In France, the anti-racism organization SOS Racisme has said it was considering making complaints against some users of the social networking service Twitter, following an explosion of anti-Semitic messages posted there in French. SOS Racisme made the statement on its website after the phrase ‘UnBonJuif’ (A good Jew) became the third most popular hashtag among French Twitter users last week.
It served thousands of Twitter users to enter what the French daily ‘Le Monde’ termed “a competition of anti-Semitic jokes.” One Twitter account registered to the username ‘Marcel Leblanc’ posted a picture of an emaciated Jewish woman taken in a Nazi concentration camp as his or her interpretation of what "a good Jew" meant. Others tweeted that “a good Jew is a dead Jew.”

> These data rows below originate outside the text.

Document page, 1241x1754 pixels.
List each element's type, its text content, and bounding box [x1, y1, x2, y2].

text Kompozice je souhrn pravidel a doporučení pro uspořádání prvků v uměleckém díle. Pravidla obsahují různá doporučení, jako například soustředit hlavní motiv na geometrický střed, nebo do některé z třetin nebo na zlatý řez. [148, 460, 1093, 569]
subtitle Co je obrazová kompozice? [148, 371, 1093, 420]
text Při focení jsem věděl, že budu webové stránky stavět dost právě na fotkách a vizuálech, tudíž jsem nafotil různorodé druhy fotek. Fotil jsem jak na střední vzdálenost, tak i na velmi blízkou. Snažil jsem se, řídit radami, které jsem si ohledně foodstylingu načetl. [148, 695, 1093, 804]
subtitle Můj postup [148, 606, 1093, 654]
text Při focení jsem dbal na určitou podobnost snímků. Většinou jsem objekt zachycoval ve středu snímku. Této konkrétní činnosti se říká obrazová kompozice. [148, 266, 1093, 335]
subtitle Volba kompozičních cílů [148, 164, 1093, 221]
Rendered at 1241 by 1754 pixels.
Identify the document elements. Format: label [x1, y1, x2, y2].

Jonathan Hayoun, president of the Union of French Jewish Students (UEJF), called on Twitter to “put in place a new system to moderate” anti-Semitic tweets. His organization expressed “grave concern” in light of how popular the hashtag has become. Hayoun told the London-based ‘Jewish Chronicle’that "Twitter France must ensure that messages that convey racist or anti-Semitic hate speech are not highlighted or available to its entire social network. The fight against racism and anti-Semitism is everyone's business, starting with those that regulate social networks."

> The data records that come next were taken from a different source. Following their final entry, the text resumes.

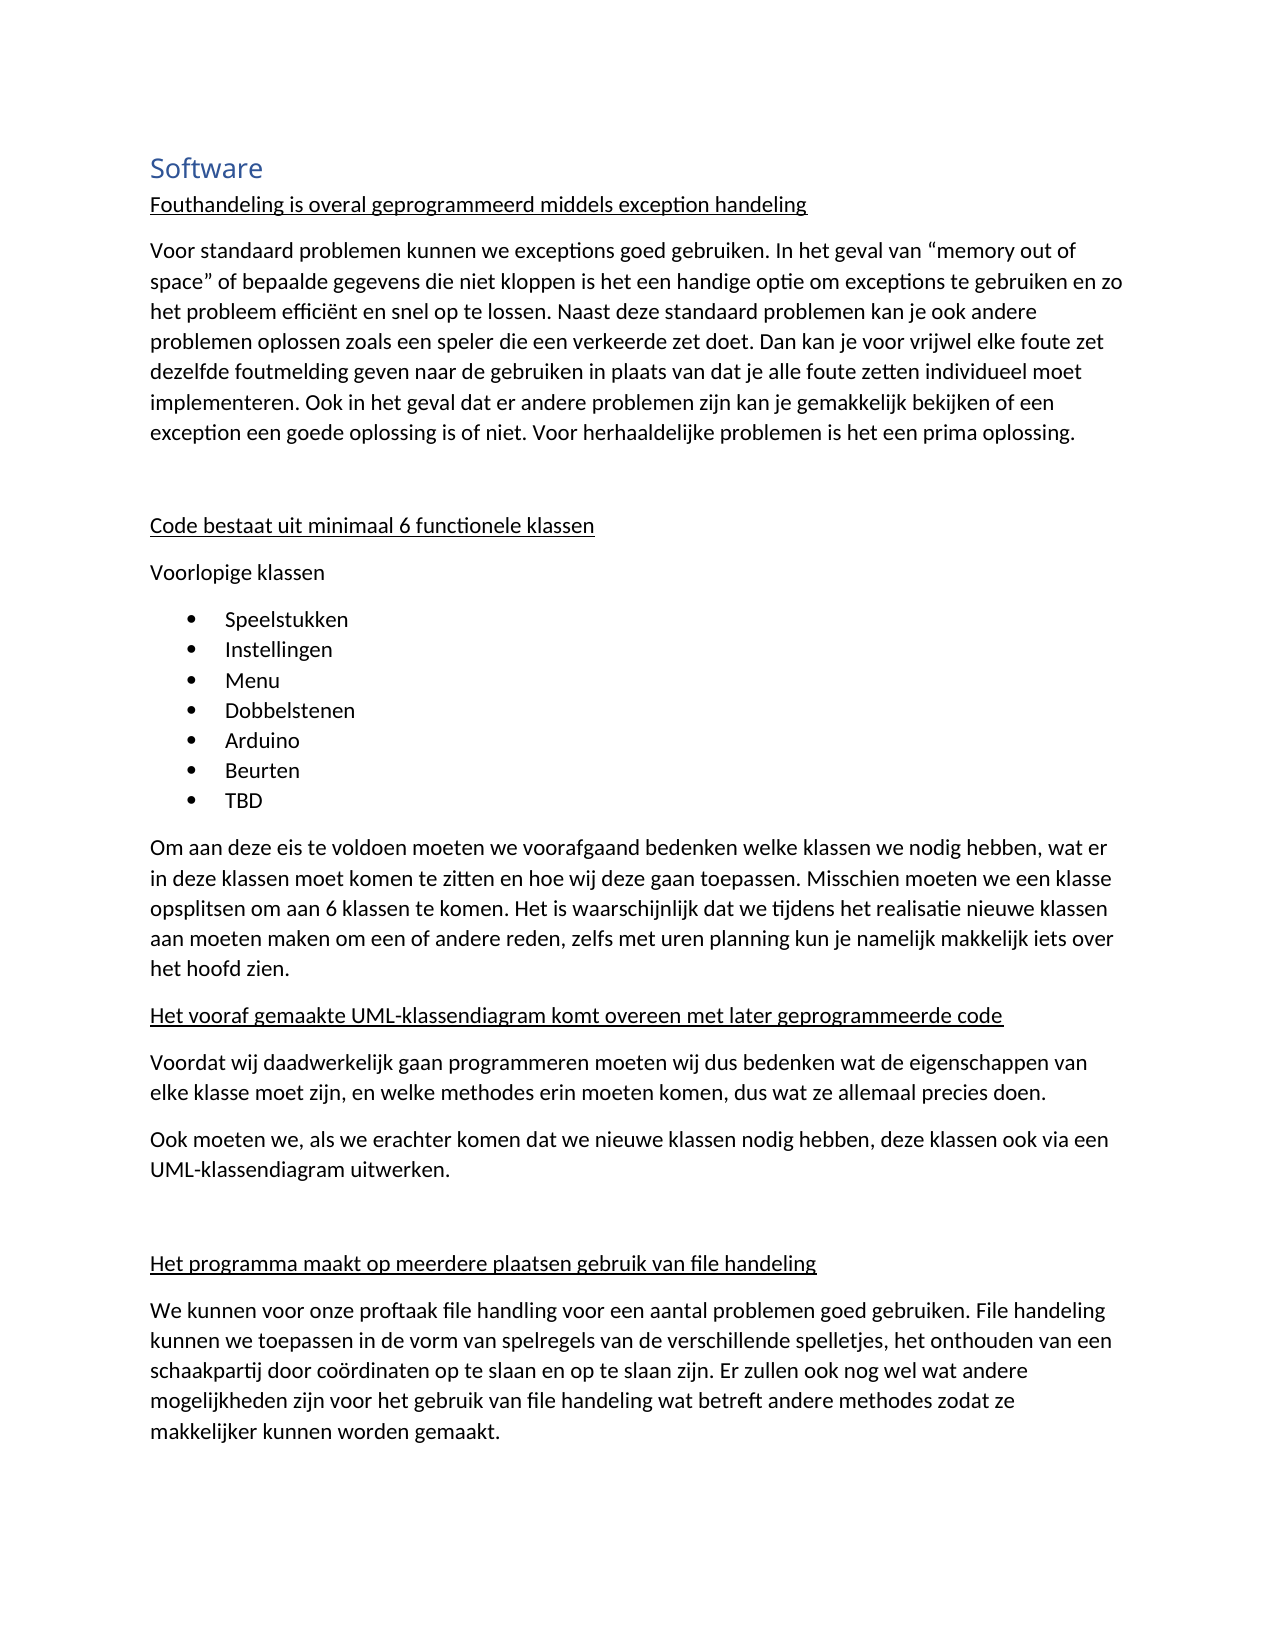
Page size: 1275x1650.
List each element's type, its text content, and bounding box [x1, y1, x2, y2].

list Arduino [187, 726, 1125, 754]
subtitle Software [150, 150, 1125, 187]
list Speelstukken [187, 605, 1125, 633]
text Om aan deze eis te voldoen moeten we voorafgaand bedenken welke klassen we nodig hebben, wat er in deze klassen moet komen te zitten en hoe wij deze gaan toepassen. Misschien moeten we een klasse opsplitsen om aan 6 klassen te komen. Het is waarschijnlijk dat we tijdens het realisatie nieuwe klassen aan moeten maken om een of andere reden, zelfs met uren planning kun je namelijk makkelijk iets over het hoofd zien. [150, 833, 1125, 982]
text Ook moeten we, als we erachter komen dat we nieuwe klassen nodig hebben, deze klassen ook via een UML-klassendiagram uitwerken. [150, 1125, 1125, 1183]
list Instellingen [187, 636, 1125, 664]
text Het programma maakt op meerdere plaatsen gebruik van file handeling [150, 1249, 1125, 1277]
text Voorlopige klassen [150, 558, 1125, 587]
list Menu [187, 666, 1125, 694]
text Het vooraf gemaakte UML-klassendiagram komt overeen met later geprogrammeerde code [150, 1001, 1125, 1029]
list Beurten [187, 756, 1125, 784]
text Voordat wij daadwerkelijk gaan programmeren moeten wij dus bedenken wat de eigenschappen van elke klasse moet zijn, en welke methodes erin moeten komen, dus wat ze allemaal precies doen. [150, 1048, 1125, 1106]
list TBD [187, 787, 1125, 815]
text We kunnen voor onze proftaak file handling voor een aantal problemen goed gebruiken. File handeling kunnen we toepassen in de vorm van spelregels van de verschillende spelletjes, het onthouden van een schaakpartij door coördinaten op te slaan en op te slaan zijn. Er zullen ook nog wel wat andere mogelijkheden zijn voor het gebruik van file handeling wat betreft andere methodes zodat ze makkelijker kunnen worden gemaakt. [150, 1296, 1125, 1445]
text Voor standaard problemen kunnen we exceptions goed gebruiken. In het geval van “memory out of space” of bepaalde gegevens die niet kloppen is het een handige optie om exceptions te gebruiken en zo het probleem efficiënt en snel op te lossen. Naast deze standaard problemen kan je ook andere problemen oplossen zoals een speler die een verkeerde zet doet. Dan kan je voor vrijwel elke foute zet dezelfde foutmelding geven naar de gebruiken in plaats van dat je alle foute zetten individueel moet implementeren. Ook in het geval dat er andere problemen zijn kan je gemakkelijk bekijken of een exception een goede oplossing is of niet. Voor herhaaldelijke problemen is het een prima oplossing. [150, 237, 1125, 446]
text Fouthandeling is overal geprogrammeerd middels exception handeling [150, 190, 1125, 218]
text Code bestaat uit minimaal 6 functionele klassen [150, 512, 1125, 540]
list Dobbelstenen [187, 696, 1125, 724]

On Monday, the most popular hashtag in France was ‘LaRafle’, meaning “the roundup”. ‘La Rafle’ was the title of a 2010 film about the Holocaust-era deportation of French Jews. It had been aired the previous day by the television channel TF1. Twitter defined the LaRafle hashtag as “related to UnBonJuif.” Many tweets containing the LaRafle hashtag were anti-Semitic, and some users denied the Holocaust.
Michel Zerbib, director the news department of Radio J, France’s largest Jewish radio station, told the news agency JTA that anti-Semitic tweeting matches were “a new but unsurprising development, as the virtual space releases many of the inhibitions that limit anti-Semitic speech in the public sphere.”
Rising anti-Semitism in France
The statements came as French authorities remain on alert after a sweep this month that left one man dead and several others in detention on suspicion of being involved in the bombing of a Jewish shop or of planning other anti-Semitic attacks. President François Hollande vowed after the arrests to step up security measures for the Jewish community in France, the largest in Europe.
France's SPCJ Jewish security watchdog said last week that anti-Semitic acts surged by 45 percent in the first eight months of this year and were given new impetus by deadly attacks in March by Islamic radical Mohamed Merah. Merah went on a shooting rampage in and around the southern city of Toulouse, killing a rabbi, three Jewish children and three French paratroopers before being shot dead in a police siege.